By Dave Douglas
Photos by Peter Tang
At the TD Irie Music Festival third-annual concert at Celebration Square, Mississauga, more than 6,000 came out in support of all their favorite artists and performers on closing day.
Some were there for the music, while others simply to enjoy the excellent food provided by the various vendor booths. Many more were there just to embrace the great sunshine and the ambience.
Now for the foodies, we’re talking: seafood, curry dishes, boiled corn, gyros, jerk chicken, pelau and more. Yuh belly full now? I guess not. More like … getting hungry and it’s now Showtime!
On the count of four, the band began to play. Rudder came onstage dressed in a black and white tailored shirt and black pants and opened the set with his 1989 hit Song for a Lonely Soul and immediately the audience began to move forward, dancing and joining in a nostalgic sing-a-long to the familiar tune, “Soca music … take me … take me … take me back to my island.”

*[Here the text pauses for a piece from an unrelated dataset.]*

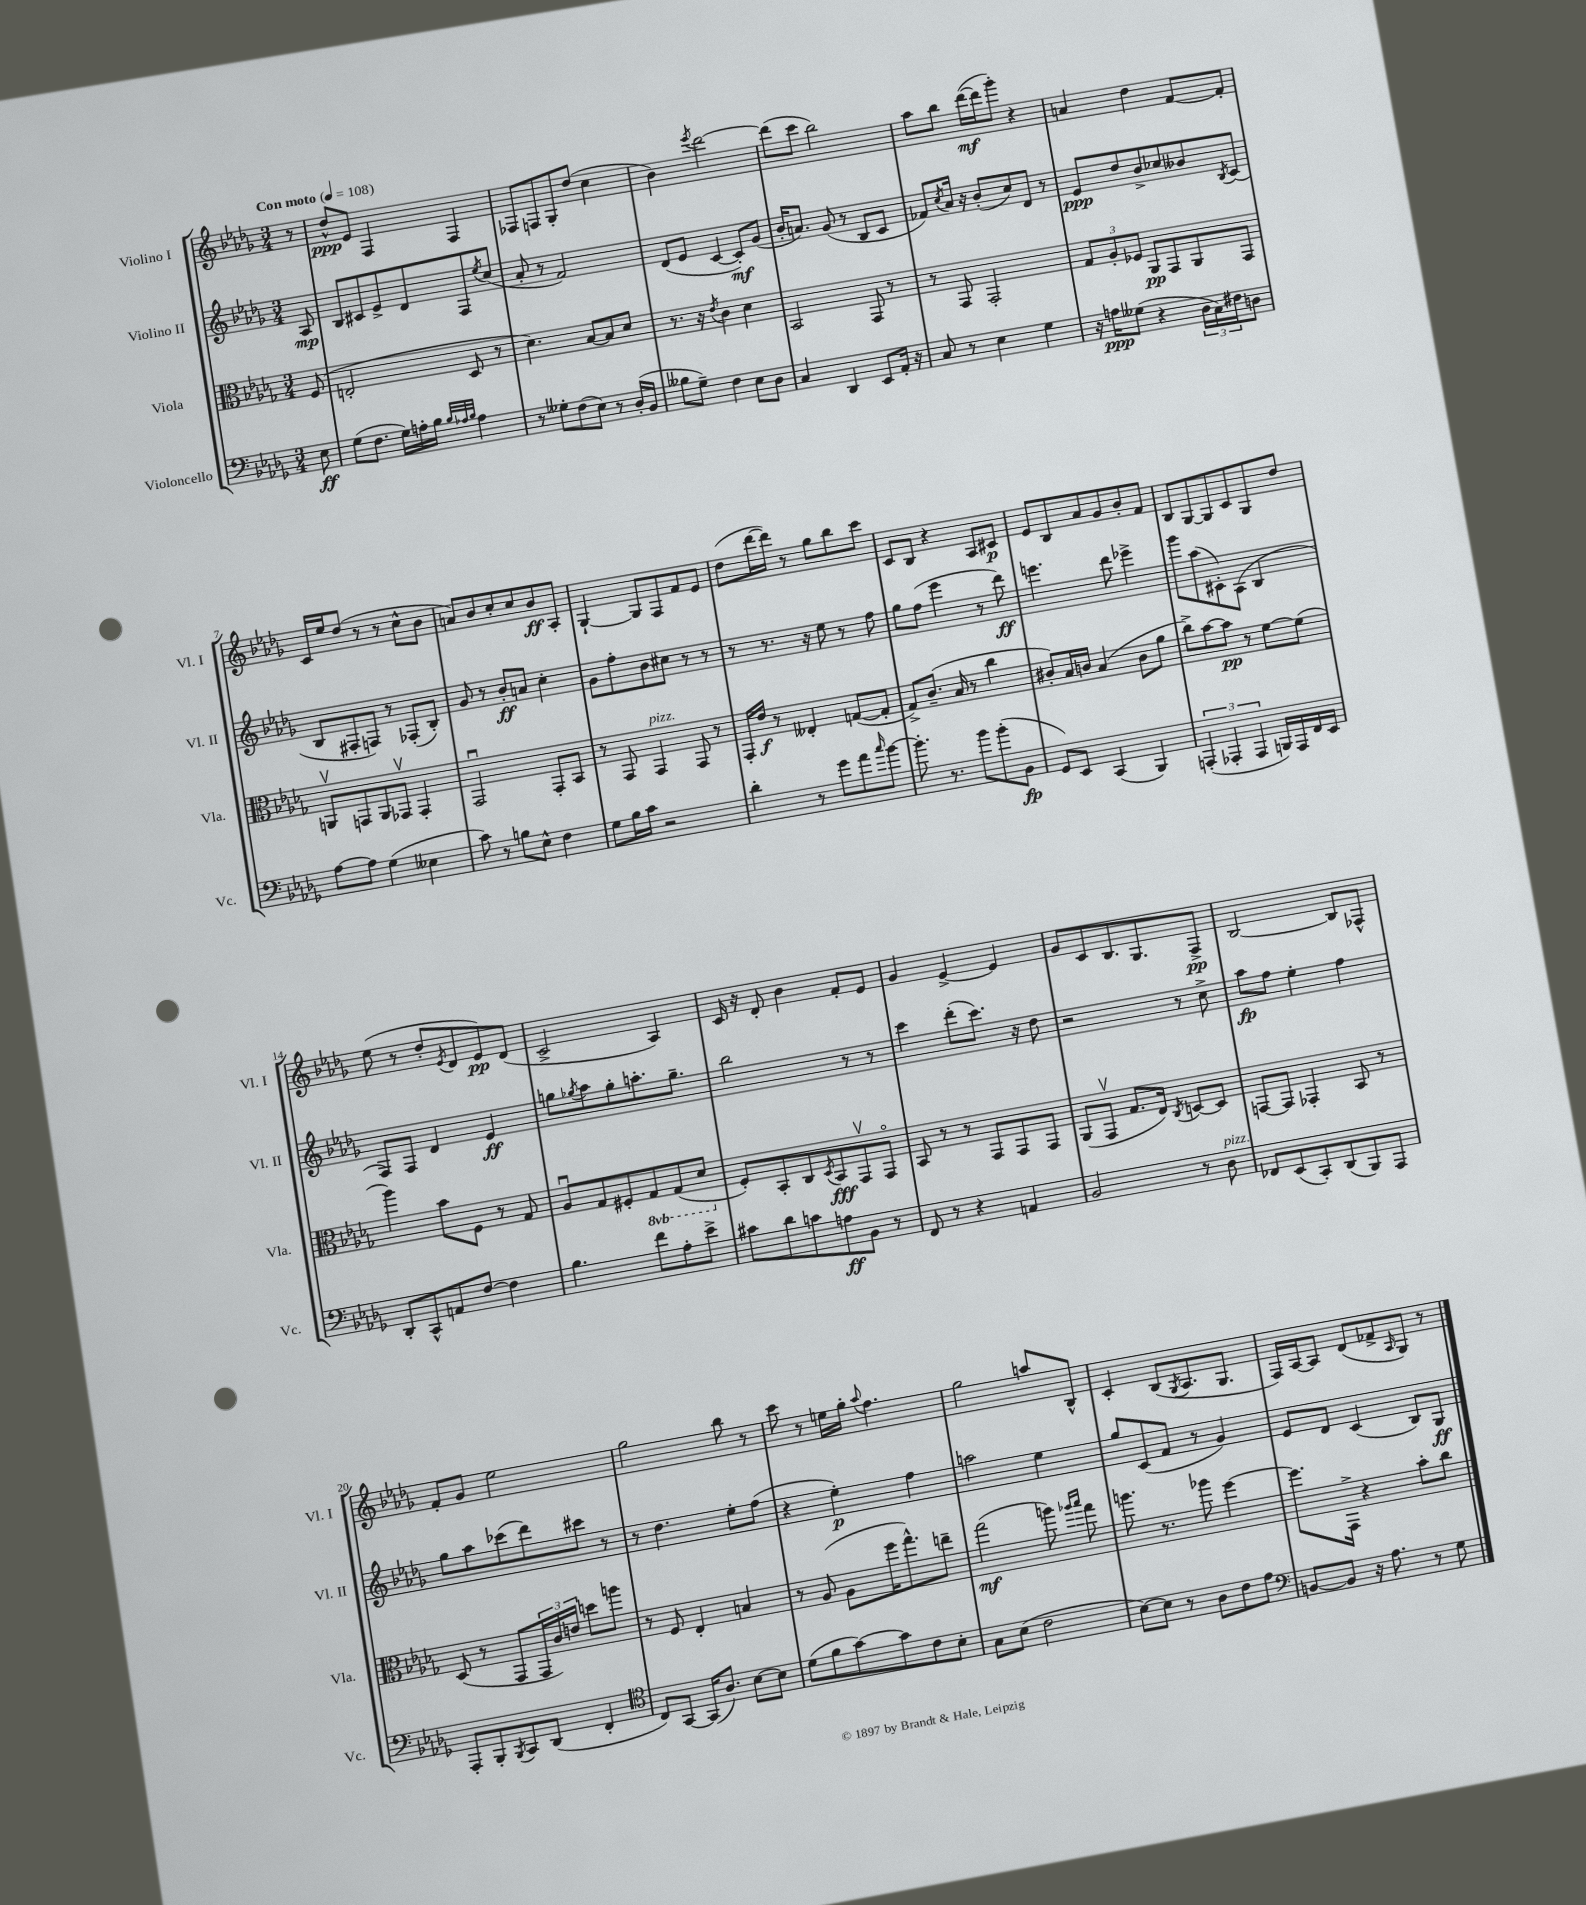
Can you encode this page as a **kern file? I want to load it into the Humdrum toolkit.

The eight-piece band led by keyboardist/Musical Director Jeremy Ledbetter was tight as usual – well-rehearsed! Guitarist Esteban Carvallo delivered some beautiful riffs and blues licks. The three-piece horn section – Jan Morgan, trumpet, Skel Redhead, saxophone and Terry Woode, trombone, was on fire.
Within minutes, they were laying down the groove like nobody’s business. The band’s horn-driven sound is unique and powerful, and the horn players have gained notoriety as a separate entity.
Before the start of the second piece, Rudder paused and said, “Your chairs are your enemy!” prompting everyone to get ready and get off their behinds.
After a bit of anecdotal interaction reminding them of the coming winter in Toronto, he further stated, “Before the evening is over, you shall defy your chairs.” Then the drums started, the rhythm section joined in and Rudder began an improvised vocal of his famous scatting style for a couple of bars. The audience then took a queue from the king and began to chant to the hit Bahia Girl.
With smiling faces, hands waving and bodies gyrating in every direction, the fans joyously responded to song, after song, after song from The Hammer, Dust In Your Face, This is Not a Fete and High Mass.
In the end, Phil Vassell, co-producer of TD Irie Music Fest, came onstage and prompted the crowd to make some noise if they wanted to hear more. A loud roar filled the air, followed by chants of David! David!
Rudder returned to the stage for an encore, this time slowing down the tempo with Rally around the West Indies, ending a superb performance and a wonderful evening.
A taste of the very best in Calypso music from the King himself, David Rudder.